[Text data extracted from pages]
━━━━━━━━━━━━━━━━

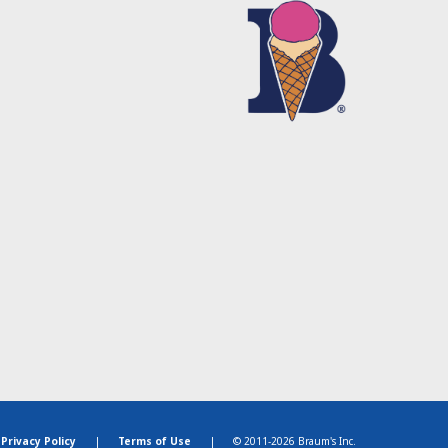
Privacy Policy
|
Terms of Use
|
© 2011-2026 Braum's Inc.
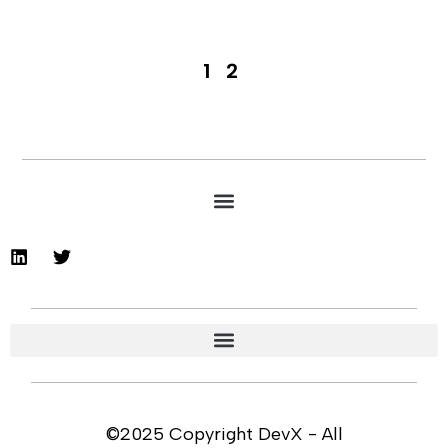
1
2
©2025 Copyright DevX - All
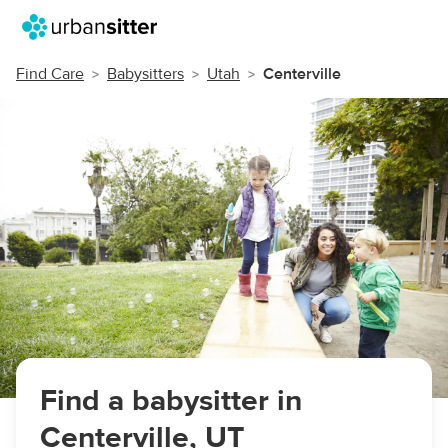
Find Care
Babysitters
Utah
Centerville
Find a babysitter in
Centerville, UT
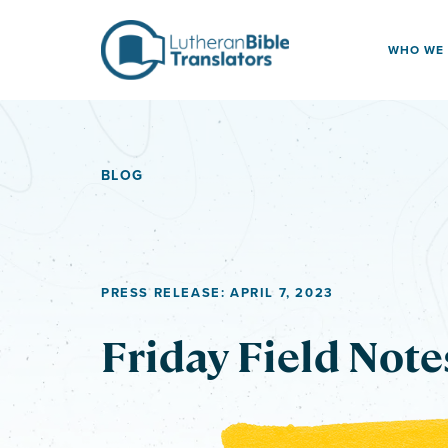
Skip to content
WHO WE
BLOG
PRESS RELEASE: APRIL 7, 2023
Friday Field Note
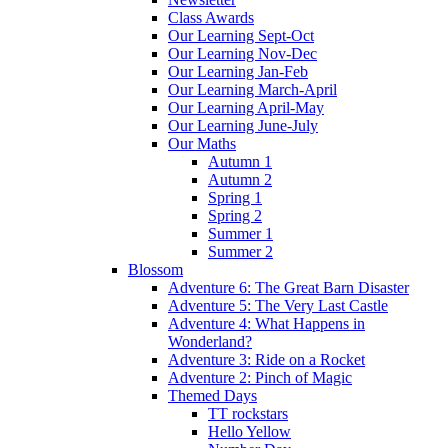
Class Awards
Our Learning Sept-Oct
Our Learning Nov-Dec
Our Learning Jan-Feb
Our Learning March-April
Our Learning April-May
Our Learning June-July
Our Maths
Autumn 1
Autumn 2
Spring 1
Spring 2
Summer 1
Summer 2
Blossom
Adventure 6: The Great Barn Disaster
Adventure 5: The Very Last Castle
Adventure 4: What Happens in
Wonderland?
Adventure 3: Ride on a Rocket
Adventure 2: Pinch of Magic
Themed Days
TT rockstars
Hello Yellow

━━━━━━━━━━━━━━━━

Required work:
Write out every line of text in the listing above verbatim, omitting the pictures from your answer.

Expected answer:
Privacy Policy
|
Terms of Use
|
© 2011-2026 Braum's Inc.
1
2
©2025 Copyright DevX - All
Find Care
Babysitters
Utah
Centerville
Find a babysitter in
Centerville, UT
Skip to content
WHO WE
BLOG
PRESS RELEASE: APRIL 7, 2023
Friday Field Note
Class Awards
Our Learning Sept-Oct
Our Learning Nov-Dec
Our Learning Jan-Feb
Our Learning March-April
Our Learning April-May
Our Learning June-July
Our Maths
Autumn 1
Autumn 2
Spring 1
Spring 2
Summer 1
Summer 2
Blossom
Adventure 6: The Great Barn Disaster
Adventure 5: The Very Last Castle
Adventure 4: What Happens in
Wonderland?
Adventure 3: Ride on a Rocket
Adventure 2: Pinch of Magic
Themed Days
TT rockstars
Hello Yellow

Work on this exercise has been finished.